School of Mathematical Sciences, Peking University, Beijing, China.
Mol Biol Evol. 2012 Oct;29(10):3131-42. doi: 10.1093/molbev/mss118. Epub 2012 Apr 13.
We implement an isolation with migration model for three species, with migration occurring between two closely related species while an out-group species is used to provide further information concerning gene trees and model parameters.

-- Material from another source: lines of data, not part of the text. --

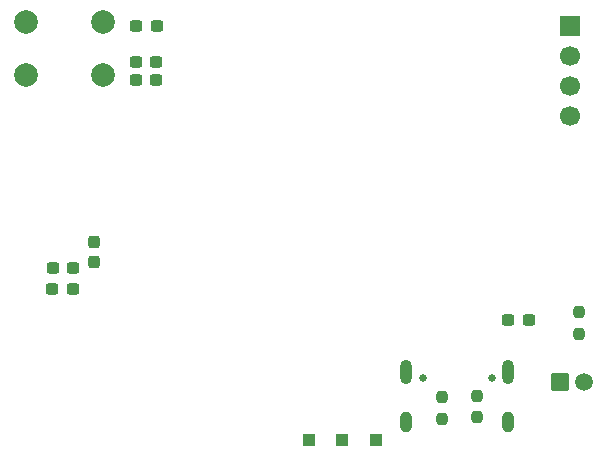
<source format=gbr>
G04 #@! TF.GenerationSoftware,KiCad,Pcbnew,9.0.7*
G04 #@! TF.CreationDate,2026-02-26T12:58:45-06:00*
G04 #@! TF.ProjectId,ImpactInsole_v1,496d7061-6374-4496-9e73-6f6c655f7631,rev?*
G04 #@! TF.SameCoordinates,Original*
G04 #@! TF.FileFunction,Soldermask,Bot*
G04 #@! TF.FilePolarity,Negative*
%FSLAX46Y46*%
G04 Gerber Fmt 4.6, Leading zero omitted, Abs format (unit mm)*
G04 Created by KiCad (PCBNEW 9.0.7) date 2026-02-26 12:58:45*
%MOMM*%
%LPD*%
G01*
G04 APERTURE LIST*
G04 Aperture macros list*
%AMRoundRect*
0 Rectangle with rounded corners*
0 $1 Rounding radius*
0 $2 $3 $4 $5 $6 $7 $8 $9 X,Y pos of 4 corners*
0 Add a 4 corners polygon primitive as box body*
4,1,4,$2,$3,$4,$5,$6,$7,$8,$9,$2,$3,0*
0 Add four circle primitives for the rounded corners*
1,1,$1+$1,$2,$3*
1,1,$1+$1,$4,$5*
1,1,$1+$1,$6,$7*
1,1,$1+$1,$8,$9*
0 Add four rect primitives between the rounded corners*
20,1,$1+$1,$2,$3,$4,$5,0*
20,1,$1+$1,$4,$5,$6,$7,0*
20,1,$1+$1,$6,$7,$8,$9,0*
20,1,$1+$1,$8,$9,$2,$3,0*%
G04 Aperture macros list end*
%ADD10R,1.000000X1.000000*%
%ADD11RoundRect,0.102000X-0.654000X-0.654000X0.654000X-0.654000X0.654000X0.654000X-0.654000X0.654000X0*%
%ADD12C,1.512000*%
%ADD13R,1.700000X1.700000*%
%ADD14C,1.700000*%
%ADD15C,0.650000*%
%ADD16O,1.000000X2.100000*%
%ADD17O,1.000000X1.800000*%
%ADD18C,2.000000*%
%ADD19RoundRect,0.237500X-0.300000X-0.237500X0.300000X-0.237500X0.300000X0.237500X-0.300000X0.237500X0*%
%ADD20RoundRect,0.237500X-0.237500X0.250000X-0.237500X-0.250000X0.237500X-0.250000X0.237500X0.250000X0*%
%ADD21RoundRect,0.237500X0.237500X-0.300000X0.237500X0.300000X-0.237500X0.300000X-0.237500X-0.300000X0*%
%ADD22RoundRect,0.237500X0.237500X-0.250000X0.237500X0.250000X-0.237500X0.250000X-0.237500X-0.250000X0*%
%ADD23RoundRect,0.237500X0.300000X0.237500X-0.300000X0.237500X-0.300000X-0.237500X0.300000X-0.237500X0*%
G04 APERTURE END LIST*
D10*
G04 #@! TO.C,+5V*
X108250000Y-104090000D03*
G04 #@! TD*
G04 #@! TO.C,GND*
X105445000Y-104090000D03*
G04 #@! TD*
D11*
G04 #@! TO.C,J2*
X123880000Y-99127500D03*
D12*
X125880000Y-99127500D03*
G04 #@! TD*
D10*
G04 #@! TO.C,+3v3*
X102640000Y-104090000D03*
G04 #@! TD*
D13*
G04 #@! TO.C,J4*
X124740000Y-69020000D03*
D14*
X124740000Y-71560000D03*
X124740000Y-74100000D03*
X124740000Y-76640000D03*
G04 #@! TD*
D15*
G04 #@! TO.C,J3*
X112290000Y-98850000D03*
X118070000Y-98850000D03*
D16*
X110860000Y-98330000D03*
D17*
X110860000Y-102530000D03*
D16*
X119500000Y-98330000D03*
D17*
X119500000Y-102530000D03*
G04 #@! TD*
D18*
G04 #@! TO.C,SW1*
X78680000Y-68690000D03*
X85180000Y-68690000D03*
X78680000Y-73190000D03*
X85180000Y-73190000D03*
G04 #@! TD*
D19*
G04 #@! TO.C,C15*
X80935000Y-89527500D03*
X82660000Y-89527500D03*
G04 #@! TD*
G04 #@! TO.C,C14*
X80897500Y-91277500D03*
X82622500Y-91277500D03*
G04 #@! TD*
D20*
G04 #@! TO.C,R4*
X116880000Y-100327500D03*
X116880000Y-102152500D03*
G04 #@! TD*
D19*
G04 #@! TO.C,C17*
X87977500Y-73560000D03*
X89702500Y-73560000D03*
G04 #@! TD*
D21*
G04 #@! TO.C,C13*
X84410000Y-89020000D03*
X84410000Y-87295000D03*
G04 #@! TD*
D22*
G04 #@! TO.C,R7*
X125490000Y-95102500D03*
X125490000Y-93277500D03*
G04 #@! TD*
D19*
G04 #@! TO.C,C8*
X87955000Y-72080000D03*
X89680000Y-72080000D03*
G04 #@! TD*
G04 #@! TO.C,C16*
X87995000Y-69020000D03*
X89720000Y-69020000D03*
G04 #@! TD*
D23*
G04 #@! TO.C,C6*
X121222500Y-93950000D03*
X119497500Y-93950000D03*
G04 #@! TD*
D22*
G04 #@! TO.C,R3*
X113910000Y-102282500D03*
X113910000Y-100457500D03*
G04 #@! TD*
M02*

</source>
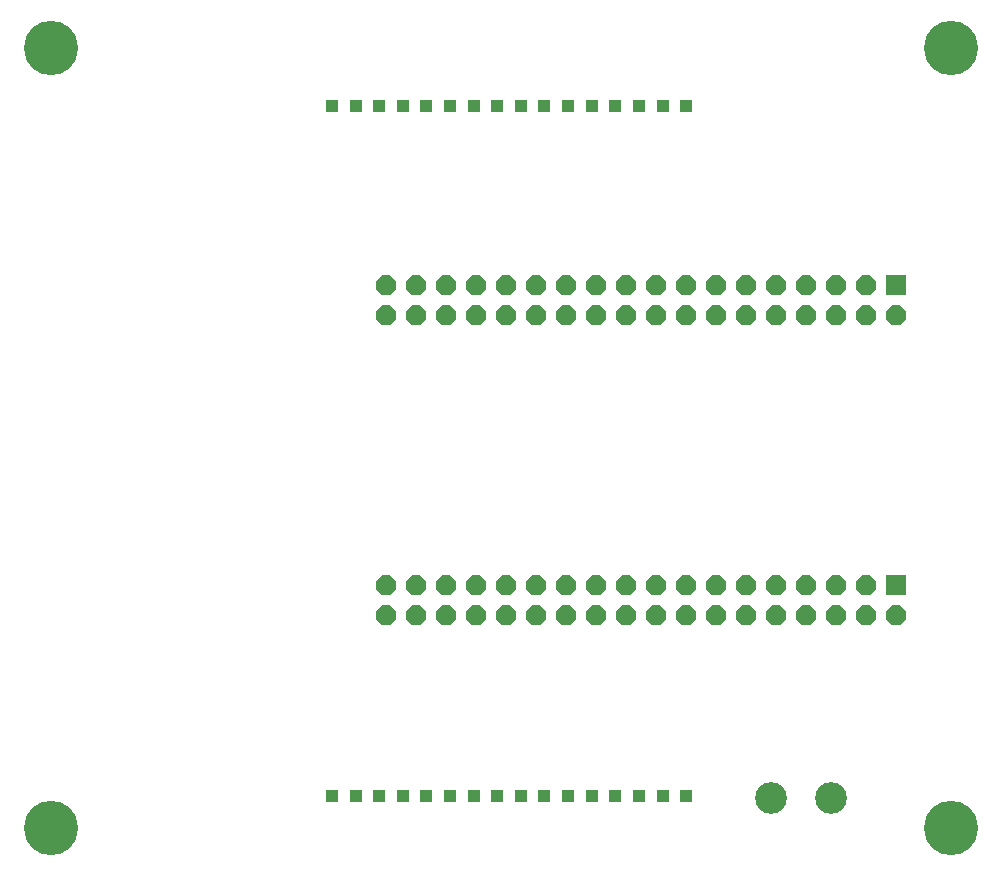
<source format=gbr>
G04 EAGLE Gerber RS-274X export*
G75*
%MOMM*%
%FSLAX34Y34*%
%LPD*%
%INSoldermask Bottom*%
%IPPOS*%
%AMOC8*
5,1,8,0,0,1.08239X$1,22.5*%
G01*
%ADD10R,1.676400X1.676400*%
%ADD11P,1.814519X8X202.500000*%
%ADD12R,1.007200X1.007200*%
%ADD13C,2.692400*%
%ADD14C,4.597400*%


D10*
X766400Y510800D03*
D11*
X766400Y485400D03*
X741000Y510800D03*
X741000Y485400D03*
X715600Y510800D03*
X715600Y485400D03*
X690200Y510800D03*
X690200Y485400D03*
X664800Y510800D03*
X664800Y485400D03*
X639400Y510800D03*
X639400Y485400D03*
X614000Y510800D03*
X614000Y485400D03*
X588600Y510800D03*
X588600Y485400D03*
X563200Y510800D03*
X563200Y485400D03*
X537800Y510800D03*
X537800Y485400D03*
X512400Y510800D03*
X512400Y485400D03*
X487000Y510800D03*
X487000Y485400D03*
X461600Y510800D03*
X461600Y485400D03*
X436200Y510800D03*
X436200Y485400D03*
X410800Y510800D03*
X410800Y485400D03*
X385400Y510800D03*
X385400Y485400D03*
X360000Y510800D03*
X360000Y485400D03*
X334600Y510800D03*
X334600Y485400D03*
D10*
X766400Y256800D03*
D11*
X766400Y231400D03*
X741000Y256800D03*
X741000Y231400D03*
X715600Y256800D03*
X715600Y231400D03*
X690200Y256800D03*
X690200Y231400D03*
X664800Y256800D03*
X664800Y231400D03*
X639400Y256800D03*
X639400Y231400D03*
X614000Y256800D03*
X614000Y231400D03*
X588600Y256800D03*
X588600Y231400D03*
X563200Y256800D03*
X563200Y231400D03*
X537800Y256800D03*
X537800Y231400D03*
X512400Y256800D03*
X512400Y231400D03*
X487000Y256800D03*
X487000Y231400D03*
X461600Y256800D03*
X461600Y231400D03*
X436200Y256800D03*
X436200Y231400D03*
X410800Y256800D03*
X410800Y231400D03*
X385400Y256800D03*
X385400Y231400D03*
X360000Y256800D03*
X360000Y231400D03*
X334600Y256800D03*
X334600Y231400D03*
D12*
X288600Y77800D03*
X308600Y77800D03*
X328600Y77800D03*
X348600Y77800D03*
X368600Y77800D03*
X388600Y77800D03*
X408600Y77800D03*
X428600Y77800D03*
X448600Y77800D03*
X468600Y77800D03*
X488600Y77800D03*
X508600Y77800D03*
X528600Y77800D03*
X548600Y77800D03*
X568600Y77800D03*
X588600Y77800D03*
X288600Y662000D03*
X308600Y662000D03*
X328600Y662000D03*
X348600Y662000D03*
X368600Y662000D03*
X388600Y662000D03*
X408600Y662000D03*
X428600Y662000D03*
X448600Y662000D03*
X468600Y662000D03*
X488600Y662000D03*
X508600Y662000D03*
X528600Y662000D03*
X548600Y662000D03*
X568600Y662000D03*
X588600Y662000D03*
D13*
X660800Y76200D03*
X710800Y76200D03*
D14*
X812800Y50800D03*
X812800Y711200D03*
X50800Y50800D03*
X50800Y711200D03*
M02*

</source>
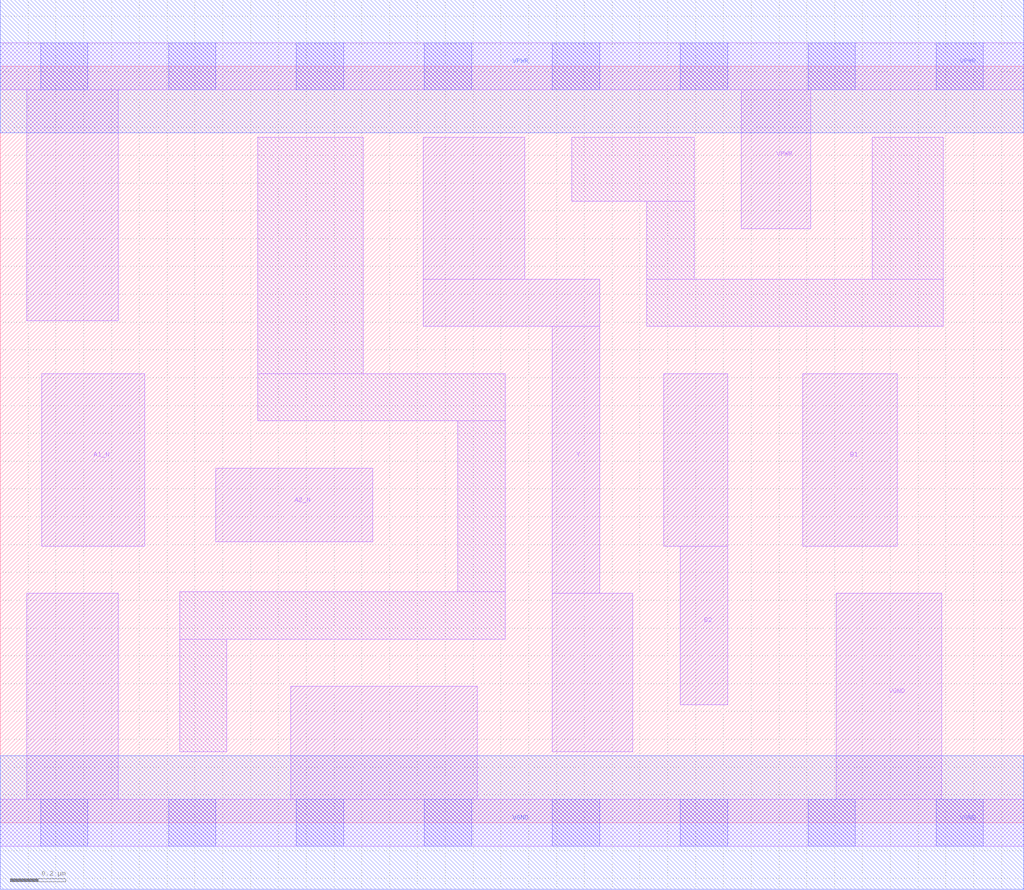
<source format=lef>
# Copyright 2020 The SkyWater PDK Authors
#
# Licensed under the Apache License, Version 2.0 (the "License");
# you may not use this file except in compliance with the License.
# You may obtain a copy of the License at
#
#     https://www.apache.org/licenses/LICENSE-2.0
#
# Unless required by applicable law or agreed to in writing, software
# distributed under the License is distributed on an "AS IS" BASIS,
# WITHOUT WARRANTIES OR CONDITIONS OF ANY KIND, either express or implied.
# See the License for the specific language governing permissions and
# limitations under the License.
#
# SPDX-License-Identifier: Apache-2.0

VERSION 5.7 ;
  NOWIREEXTENSIONATPIN ON ;
  DIVIDERCHAR "/" ;
  BUSBITCHARS "[]" ;
UNITS
  DATABASE MICRONS 200 ;
END UNITS
PROPERTYDEFINITIONS
  MACRO maskLayoutSubType STRING ;
  MACRO prCellType STRING ;
  MACRO originalViewName STRING ;
END PROPERTYDEFINITIONS
MACRO sky130_fd_sc_hdll__a2bb2oi_1
  CLASS CORE ;
  FOREIGN sky130_fd_sc_hdll__a2bb2oi_1 ;
  ORIGIN  0.000000  0.000000 ;
  SIZE  3.680000 BY  2.720000 ;
  SYMMETRY X Y R90 ;
  SITE unithd ;
  PIN A1_N
    ANTENNAGATEAREA  0.277500 ;
    DIRECTION INPUT ;
    USE SIGNAL ;
    PORT
      LAYER li1 ;
        RECT 0.150000 0.995000 0.520000 1.615000 ;
    END
  END A1_N
  PIN A2_N
    ANTENNAGATEAREA  0.277500 ;
    DIRECTION INPUT ;
    USE SIGNAL ;
    PORT
      LAYER li1 ;
        RECT 0.775000 1.010000 1.340000 1.275000 ;
    END
  END A2_N
  PIN B1
    ANTENNAGATEAREA  0.277500 ;
    DIRECTION INPUT ;
    USE SIGNAL ;
    PORT
      LAYER li1 ;
        RECT 2.885000 0.995000 3.225000 1.615000 ;
    END
  END B1
  PIN B2
    ANTENNAGATEAREA  0.277500 ;
    DIRECTION INPUT ;
    USE SIGNAL ;
    PORT
      LAYER li1 ;
        RECT 2.385000 0.995000 2.615000 1.615000 ;
        RECT 2.445000 0.425000 2.615000 0.995000 ;
    END
  END B2
  PIN Y
    ANTENNADIFFAREA  0.530000 ;
    DIRECTION OUTPUT ;
    USE SIGNAL ;
    PORT
      LAYER li1 ;
        RECT 1.520000 1.785000 2.155000 1.955000 ;
        RECT 1.520000 1.955000 1.885000 2.465000 ;
        RECT 1.985000 0.255000 2.275000 0.825000 ;
        RECT 1.985000 0.825000 2.155000 1.785000 ;
    END
  END Y
  PIN VGND
    DIRECTION INOUT ;
    USE GROUND ;
    PORT
      LAYER li1 ;
        RECT 0.000000 -0.085000 3.680000 0.085000 ;
        RECT 0.095000  0.085000 0.425000 0.825000 ;
        RECT 1.045000  0.085000 1.715000 0.490000 ;
        RECT 3.005000  0.085000 3.385000 0.825000 ;
      LAYER mcon ;
        RECT 0.145000 -0.085000 0.315000 0.085000 ;
        RECT 0.605000 -0.085000 0.775000 0.085000 ;
        RECT 1.065000 -0.085000 1.235000 0.085000 ;
        RECT 1.525000 -0.085000 1.695000 0.085000 ;
        RECT 1.985000 -0.085000 2.155000 0.085000 ;
        RECT 2.445000 -0.085000 2.615000 0.085000 ;
        RECT 2.905000 -0.085000 3.075000 0.085000 ;
        RECT 3.365000 -0.085000 3.535000 0.085000 ;
    END
    PORT
      LAYER met1 ;
        RECT 0.000000 -0.240000 3.680000 0.240000 ;
    END
  END VGND
  PIN VPWR
    DIRECTION INOUT ;
    USE POWER ;
    PORT
      LAYER li1 ;
        RECT 0.000000 2.635000 3.680000 2.805000 ;
        RECT 0.095000 1.805000 0.425000 2.635000 ;
        RECT 2.665000 2.135000 2.915000 2.635000 ;
      LAYER mcon ;
        RECT 0.145000 2.635000 0.315000 2.805000 ;
        RECT 0.605000 2.635000 0.775000 2.805000 ;
        RECT 1.065000 2.635000 1.235000 2.805000 ;
        RECT 1.525000 2.635000 1.695000 2.805000 ;
        RECT 1.985000 2.635000 2.155000 2.805000 ;
        RECT 2.445000 2.635000 2.615000 2.805000 ;
        RECT 2.905000 2.635000 3.075000 2.805000 ;
        RECT 3.365000 2.635000 3.535000 2.805000 ;
    END
    PORT
      LAYER met1 ;
        RECT 0.000000 2.480000 3.680000 2.960000 ;
    END
  END VPWR
  OBS
    LAYER li1 ;
      RECT 0.645000 0.255000 0.815000 0.660000 ;
      RECT 0.645000 0.660000 1.815000 0.830000 ;
      RECT 0.925000 1.445000 1.815000 1.615000 ;
      RECT 0.925000 1.615000 1.305000 2.465000 ;
      RECT 1.645000 0.830000 1.815000 1.445000 ;
      RECT 2.055000 2.235000 2.495000 2.465000 ;
      RECT 2.325000 1.785000 3.390000 1.955000 ;
      RECT 2.325000 1.955000 2.495000 2.235000 ;
      RECT 3.135000 1.955000 3.390000 2.465000 ;
  END
  PROPERTY maskLayoutSubType "abstract" ;
  PROPERTY prCellType "standard" ;
  PROPERTY originalViewName "layout" ;
END sky130_fd_sc_hdll__a2bb2oi_1
END LIBRARY

</source>
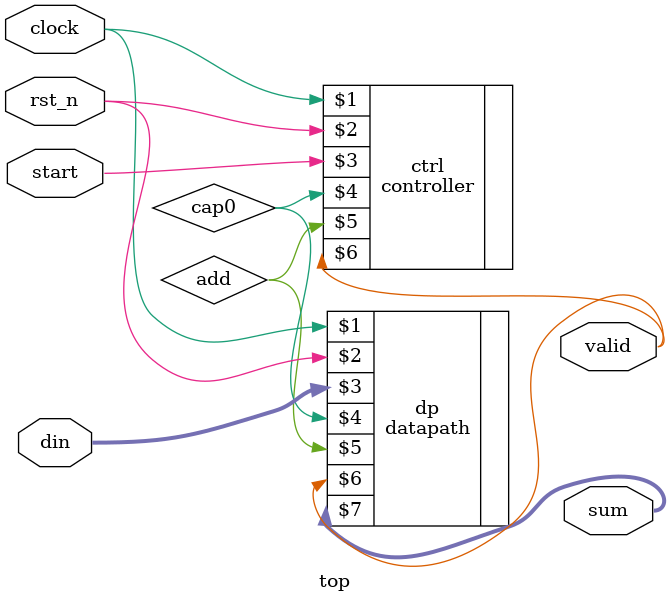
<source format=v>
module top (
  input clock, rst_n,
  input [3:0] din,
  input start,
  output valid,
  output [4:0] sum
);

  wire cap0, add;

  datapath dp (
    clock,
    rst_n,
    din,
    cap0,
    add,
    valid,
    sum
  );

  controller ctrl (
    clock,
    rst_n,
    start,
    cap0,
    add,
    valid
  );

endmodule

</source>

The model is implemented in the likelihood framework for analyzing multilocus genomic sequence alignments, with one sequence sampled from each of the three species. The prior distribution of gene tree topology and branch lengths at every locus is calculated using a Markov chain characterization of the genealogical process of coalescent and migration, which integrates over the histories of migration events analytically. The likelihood function is calculated by integrating over branch lengths in the gene trees (coalescent times) numerically. We analyze the model to study the gene tree-species tree mismatch probability and the time to the most recent common ancestor at a locus. The model is used to construct a likelihood ratio test (LRT) of speciation with gene flow. We conduct computer simulations to evaluate the LRT and found that the test is in general conservative, with the false positive rate well below the significance level. For the test to have substantial power, hundreds of loci are needed. Application of the test to a human-chimpanzee-gorilla genomic data set suggests gene flow around the time of speciation of the human and the chimpanzee.
我们为三个物种实施了一个带有迁移的隔离模型,其中迁移发生在两个密切相关的物种之间,而一个外群物种用于提供有关基因树和模型参数的进一步信息。该模型在似然框架中实现,用于分析多基因座基因组序列比对,其中每个物种都有一个序列被采样。使用合并和迁移的谱系过程的马尔可夫链特征来计算每个基因树拓扑和分支长度的先验分布,这在分析上对迁移事件的历史进行了积分。通过在基因树上(合并时间)进行数值积分来计算似然函数。我们分析模型以研究基因树与物种树不匹配的概率和基因树中每个位点的最近共同祖先的时间。该模型用于构建带有基因流的物种形成的似然比检验(LRT)。我们进行了计算机模拟来评估 LRT,发现该检验通常是保守的,假阳性率远低于显著水平。为了使检验具有实质性的效力,需要数百个基因座。该检验应用于人类 - 黑猩猩 - 大猩猩基因组数据集表明,在人类和黑猩猩的物种形成时存在基因流。